- 提供された抜粋
--
<<「火を付けて、消火に当たる放火犯」>>
米連邦準備制度理事会(FRB)は、9/20-21に開かれた連邦公開市場委員会(FOMC)で、政策金利の0.75%引き上げ決定を明らかにした。通常の3倍となる大幅な引き上げで、6月以来、3会合連続の利上げとなり、次回11月の会合でも、大幅利上げを継続し、2022年末までに、追加で計1.25%引き上げる計画である。その結果、政策金利は年3.00~3.25%と、08年以来の高水準となる見通しである。
FRBのパウエル議長は、これによって失業率上昇と経済成長鈍化という代償が伴うことを示唆しつつ、それでも「インフレ抑制に向け手を緩めることはない。物価の安定なくして、経済は誰のためにも機能しない。仕事を成し遂げたと確信するまで続けるだろう」と断言している。
この発表を受けた9/21の米株式市場は、利上げが織り込み済みだったにもかかわらず、不安定な取引に追い込まれ、終盤大きく下落、主要株価3指数はいずれも1.7%超下落、優良株で構成するダウ工業株30種平均は前日終値比522.45ドル安の3万0183.78ドルで終了、ハイテク株中心のナスダック総合指数は204.86ポイント安の1万1220.19で引け、米国債市場では、政策金利に敏感な2年債利回りが2007
年以来の高水準に上昇し、景気後退(リセッション)のシグナルとされる逆イールド(長短金利の逆転)が進行する事態となっている。
--
(保存データ)
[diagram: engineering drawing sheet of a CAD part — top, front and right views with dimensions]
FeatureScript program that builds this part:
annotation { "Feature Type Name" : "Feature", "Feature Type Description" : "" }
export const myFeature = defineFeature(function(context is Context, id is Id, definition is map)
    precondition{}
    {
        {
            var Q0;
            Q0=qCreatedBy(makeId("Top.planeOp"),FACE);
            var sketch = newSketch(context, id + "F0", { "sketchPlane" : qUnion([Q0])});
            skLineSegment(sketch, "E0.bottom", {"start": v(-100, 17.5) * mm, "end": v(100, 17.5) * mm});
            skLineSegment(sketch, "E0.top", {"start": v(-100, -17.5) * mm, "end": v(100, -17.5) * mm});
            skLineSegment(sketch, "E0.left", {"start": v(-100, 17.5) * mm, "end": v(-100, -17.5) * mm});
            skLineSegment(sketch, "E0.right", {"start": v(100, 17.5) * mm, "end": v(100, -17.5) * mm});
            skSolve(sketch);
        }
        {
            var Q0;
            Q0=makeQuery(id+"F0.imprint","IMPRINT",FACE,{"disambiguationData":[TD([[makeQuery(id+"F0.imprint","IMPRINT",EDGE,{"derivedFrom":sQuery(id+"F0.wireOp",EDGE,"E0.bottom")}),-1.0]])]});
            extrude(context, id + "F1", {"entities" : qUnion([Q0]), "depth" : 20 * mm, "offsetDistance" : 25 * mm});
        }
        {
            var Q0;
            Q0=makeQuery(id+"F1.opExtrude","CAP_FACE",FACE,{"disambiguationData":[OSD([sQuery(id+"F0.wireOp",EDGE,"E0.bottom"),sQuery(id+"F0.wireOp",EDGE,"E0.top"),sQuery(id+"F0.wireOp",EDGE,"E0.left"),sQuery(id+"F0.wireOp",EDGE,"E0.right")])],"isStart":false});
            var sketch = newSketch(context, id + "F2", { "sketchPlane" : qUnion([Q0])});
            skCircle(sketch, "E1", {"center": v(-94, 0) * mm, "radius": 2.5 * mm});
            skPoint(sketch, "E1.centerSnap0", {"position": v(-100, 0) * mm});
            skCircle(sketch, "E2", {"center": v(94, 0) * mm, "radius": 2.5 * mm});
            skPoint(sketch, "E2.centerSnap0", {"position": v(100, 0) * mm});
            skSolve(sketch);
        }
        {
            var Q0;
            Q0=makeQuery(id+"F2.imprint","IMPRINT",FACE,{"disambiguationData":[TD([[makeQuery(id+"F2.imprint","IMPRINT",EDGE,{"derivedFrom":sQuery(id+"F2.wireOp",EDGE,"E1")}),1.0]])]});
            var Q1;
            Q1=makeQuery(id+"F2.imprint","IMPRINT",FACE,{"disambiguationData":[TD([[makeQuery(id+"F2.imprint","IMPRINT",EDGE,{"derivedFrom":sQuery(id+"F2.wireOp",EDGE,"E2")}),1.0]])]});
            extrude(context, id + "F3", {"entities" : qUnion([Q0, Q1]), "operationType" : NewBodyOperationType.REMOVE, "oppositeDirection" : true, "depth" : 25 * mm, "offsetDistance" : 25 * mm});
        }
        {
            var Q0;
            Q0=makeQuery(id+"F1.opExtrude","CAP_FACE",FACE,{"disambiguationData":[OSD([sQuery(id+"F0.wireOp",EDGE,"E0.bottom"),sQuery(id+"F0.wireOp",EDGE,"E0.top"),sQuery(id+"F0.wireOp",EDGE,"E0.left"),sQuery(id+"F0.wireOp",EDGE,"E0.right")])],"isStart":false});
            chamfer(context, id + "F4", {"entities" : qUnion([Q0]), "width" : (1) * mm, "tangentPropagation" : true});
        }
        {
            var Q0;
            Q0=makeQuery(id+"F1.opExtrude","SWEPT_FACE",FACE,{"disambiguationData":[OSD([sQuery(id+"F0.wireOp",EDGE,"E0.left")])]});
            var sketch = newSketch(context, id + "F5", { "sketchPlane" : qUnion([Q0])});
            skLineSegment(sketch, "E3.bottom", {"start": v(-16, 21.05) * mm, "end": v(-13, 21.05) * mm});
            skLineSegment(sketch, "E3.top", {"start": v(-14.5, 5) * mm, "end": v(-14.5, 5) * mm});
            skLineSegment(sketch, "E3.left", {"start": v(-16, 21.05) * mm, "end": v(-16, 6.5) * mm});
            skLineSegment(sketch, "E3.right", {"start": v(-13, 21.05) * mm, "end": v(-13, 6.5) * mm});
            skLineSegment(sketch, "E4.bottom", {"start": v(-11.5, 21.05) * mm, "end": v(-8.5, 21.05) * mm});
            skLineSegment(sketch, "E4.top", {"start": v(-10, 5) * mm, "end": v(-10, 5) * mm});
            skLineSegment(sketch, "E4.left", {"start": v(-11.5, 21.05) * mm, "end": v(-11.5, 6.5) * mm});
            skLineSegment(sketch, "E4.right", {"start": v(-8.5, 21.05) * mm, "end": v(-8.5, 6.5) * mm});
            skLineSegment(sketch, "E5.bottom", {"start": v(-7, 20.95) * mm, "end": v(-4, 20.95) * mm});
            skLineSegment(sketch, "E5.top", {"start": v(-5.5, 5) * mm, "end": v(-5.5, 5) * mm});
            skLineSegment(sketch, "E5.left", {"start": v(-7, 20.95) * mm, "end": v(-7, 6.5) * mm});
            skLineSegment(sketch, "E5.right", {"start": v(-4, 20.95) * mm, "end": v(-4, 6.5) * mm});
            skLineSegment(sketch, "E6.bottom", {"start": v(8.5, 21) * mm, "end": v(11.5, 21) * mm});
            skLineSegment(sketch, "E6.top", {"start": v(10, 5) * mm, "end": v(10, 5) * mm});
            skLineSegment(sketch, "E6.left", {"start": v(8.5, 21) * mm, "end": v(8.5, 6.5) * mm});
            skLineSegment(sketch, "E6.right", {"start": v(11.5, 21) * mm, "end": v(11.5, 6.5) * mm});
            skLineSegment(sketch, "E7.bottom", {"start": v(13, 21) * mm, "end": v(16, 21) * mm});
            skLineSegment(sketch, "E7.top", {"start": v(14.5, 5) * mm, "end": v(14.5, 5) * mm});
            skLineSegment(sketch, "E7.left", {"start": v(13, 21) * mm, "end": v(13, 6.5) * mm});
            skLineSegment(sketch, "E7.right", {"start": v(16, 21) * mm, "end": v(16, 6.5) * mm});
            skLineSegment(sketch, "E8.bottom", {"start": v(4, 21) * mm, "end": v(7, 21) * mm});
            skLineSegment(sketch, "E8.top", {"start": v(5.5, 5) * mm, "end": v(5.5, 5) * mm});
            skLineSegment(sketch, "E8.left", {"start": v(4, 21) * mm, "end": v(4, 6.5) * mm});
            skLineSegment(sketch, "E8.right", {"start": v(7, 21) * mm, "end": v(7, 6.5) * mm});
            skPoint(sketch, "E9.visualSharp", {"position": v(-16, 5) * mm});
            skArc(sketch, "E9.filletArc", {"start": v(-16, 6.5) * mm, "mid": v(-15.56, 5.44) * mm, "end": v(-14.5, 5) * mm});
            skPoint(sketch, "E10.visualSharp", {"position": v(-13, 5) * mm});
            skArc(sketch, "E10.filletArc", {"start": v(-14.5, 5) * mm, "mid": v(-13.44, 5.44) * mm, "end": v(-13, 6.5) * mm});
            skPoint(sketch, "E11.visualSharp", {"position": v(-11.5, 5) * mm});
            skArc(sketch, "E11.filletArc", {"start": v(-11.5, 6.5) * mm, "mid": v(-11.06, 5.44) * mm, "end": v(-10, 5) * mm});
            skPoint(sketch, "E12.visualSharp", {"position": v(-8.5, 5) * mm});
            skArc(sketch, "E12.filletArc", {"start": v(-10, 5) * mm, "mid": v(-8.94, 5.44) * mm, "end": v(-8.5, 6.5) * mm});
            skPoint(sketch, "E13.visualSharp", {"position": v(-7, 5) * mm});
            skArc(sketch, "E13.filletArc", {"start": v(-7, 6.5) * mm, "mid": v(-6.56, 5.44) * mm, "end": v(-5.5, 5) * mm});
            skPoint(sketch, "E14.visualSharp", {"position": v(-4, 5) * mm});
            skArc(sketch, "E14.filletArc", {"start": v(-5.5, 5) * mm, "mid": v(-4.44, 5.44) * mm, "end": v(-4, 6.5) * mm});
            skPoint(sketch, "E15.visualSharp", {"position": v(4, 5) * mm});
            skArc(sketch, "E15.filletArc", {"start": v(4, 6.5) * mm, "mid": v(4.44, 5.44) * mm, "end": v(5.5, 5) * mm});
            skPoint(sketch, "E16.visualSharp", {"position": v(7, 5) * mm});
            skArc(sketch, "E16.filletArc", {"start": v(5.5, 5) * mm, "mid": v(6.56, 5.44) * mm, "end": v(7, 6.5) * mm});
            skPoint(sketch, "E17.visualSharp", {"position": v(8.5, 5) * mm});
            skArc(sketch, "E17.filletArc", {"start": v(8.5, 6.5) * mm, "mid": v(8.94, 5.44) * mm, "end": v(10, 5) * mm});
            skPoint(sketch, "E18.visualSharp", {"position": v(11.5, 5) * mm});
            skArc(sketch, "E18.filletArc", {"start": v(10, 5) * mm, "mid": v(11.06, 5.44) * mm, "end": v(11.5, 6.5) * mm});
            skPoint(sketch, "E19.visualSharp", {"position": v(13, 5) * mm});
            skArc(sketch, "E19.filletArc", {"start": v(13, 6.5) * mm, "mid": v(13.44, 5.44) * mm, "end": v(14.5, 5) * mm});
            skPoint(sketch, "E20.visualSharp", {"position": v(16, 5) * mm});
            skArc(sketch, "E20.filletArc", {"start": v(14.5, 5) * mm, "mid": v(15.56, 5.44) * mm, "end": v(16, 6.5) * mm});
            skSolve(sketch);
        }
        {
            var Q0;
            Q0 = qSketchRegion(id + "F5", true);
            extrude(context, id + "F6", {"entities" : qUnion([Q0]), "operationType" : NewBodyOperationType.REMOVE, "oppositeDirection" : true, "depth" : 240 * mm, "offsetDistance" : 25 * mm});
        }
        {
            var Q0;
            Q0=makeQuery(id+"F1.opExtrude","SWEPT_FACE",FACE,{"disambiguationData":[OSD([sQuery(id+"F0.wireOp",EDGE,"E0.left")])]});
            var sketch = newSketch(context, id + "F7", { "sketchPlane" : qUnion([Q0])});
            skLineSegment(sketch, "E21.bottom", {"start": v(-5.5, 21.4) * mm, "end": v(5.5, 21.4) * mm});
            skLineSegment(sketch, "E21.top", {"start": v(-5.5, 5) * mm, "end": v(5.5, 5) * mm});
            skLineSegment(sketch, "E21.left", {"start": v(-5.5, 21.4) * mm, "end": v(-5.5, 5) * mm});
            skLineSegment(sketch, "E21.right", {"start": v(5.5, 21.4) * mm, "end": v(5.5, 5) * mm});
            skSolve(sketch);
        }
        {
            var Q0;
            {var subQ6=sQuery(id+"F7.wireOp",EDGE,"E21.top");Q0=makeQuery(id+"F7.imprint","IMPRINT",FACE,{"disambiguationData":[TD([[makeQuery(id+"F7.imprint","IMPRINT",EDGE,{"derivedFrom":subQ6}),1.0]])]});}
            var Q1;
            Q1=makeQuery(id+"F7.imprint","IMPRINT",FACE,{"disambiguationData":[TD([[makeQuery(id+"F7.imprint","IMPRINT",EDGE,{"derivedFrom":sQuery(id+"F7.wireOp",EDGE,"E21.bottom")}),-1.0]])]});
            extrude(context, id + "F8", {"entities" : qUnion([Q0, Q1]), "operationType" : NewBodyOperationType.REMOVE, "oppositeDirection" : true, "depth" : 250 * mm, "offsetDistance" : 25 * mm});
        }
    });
--
- 演習の指示
a – FRBの利上げに関する抜粋によると、9月21日のダウ工業株30種平均はいくらで取引を終えましたか。
b – FRBの利上げに関する抜粋において、パウエル議長の発言として鉤括弧内に引用されている文をすべて挙げてください。
c – FRBの利上げに関する抜粋を、最後の文の後から書き継いでください。

- 演習の結果
a – 前日終値比522.45ドル安の3万0183.78ドルで終了しました。

b –
・インフレ抑制に向け手を緩めることはない。
・物価の安定なくして、経済は誰のためにも機能しない。
・仕事を成し遂げたと確信するまで続けるだろう

c –
インフレなど、一時的なことだと軽視し、ゼロ金利政策で投機バブル経済を煽り、マネーゲームにどんどん資金を提供し続けてきたてきたパウエル議長らが、「自ら火を付けた後に自発的に消火に当たって英雄を気取る放火犯のようにも見える。」(9/22 BloombergNews センター・アセット・マネジメントのJ・アベート
氏のコメント)とこき下ろされる事態である。
ところが、こうしたパウエル路線を「もっと推し進めろ」と激励し、奨励しているのが、億万長者マイケル・ブルームバーグが設立した BloombergNews で、9/21の社説は、連邦準備制度理事会に対し、さらなる解雇と賃下げの必要性を「理解していることを示す」ように促し、ブルームバーグの編集委員会が公然と、米中央銀行に対し、高騰するインフレを抑制するために「不況を引き起こす」意思があることを示すよう奨励しているのである。「この社説が、経済の生命線であり、不況の代償を負うことになる労働者、家族、地域社会について全く触れていないことに、私がどれほどショックを受けたか、想像してみてほしい。」とグラウンドワーク共同体のキャンペーン・パートナーシップ担当マネージングディレクターのクレア・グズダーはTwitter投稿で指摘している。
<<24年ぶりの円売り・ドル買い介入>>
9/22、米金利引き上げ発表とすぐさま連動した円安の進行に慌てた政府・日銀は、ついにドル売り円買いの為替介入を実施し、「伝家の宝刀」を24年ぶりに抜かざるを得ない事態に追い込まれた。日本政府が最後に円売り介入を行った2011年11月以来である。円は、対ドル145.50から142.50まで変動したが、日米協調介入とはなりようもなく、根本的な政策転換がない限り、せいぜい、円安のペースを遅らせる程度であることは目に見えている。
問題は、こうしたパウエル路線、利上げと緊縮、不況推進路線は、世界的な景気後退と同時不況の同期化を推し進める結果をもたらそうとしていることである。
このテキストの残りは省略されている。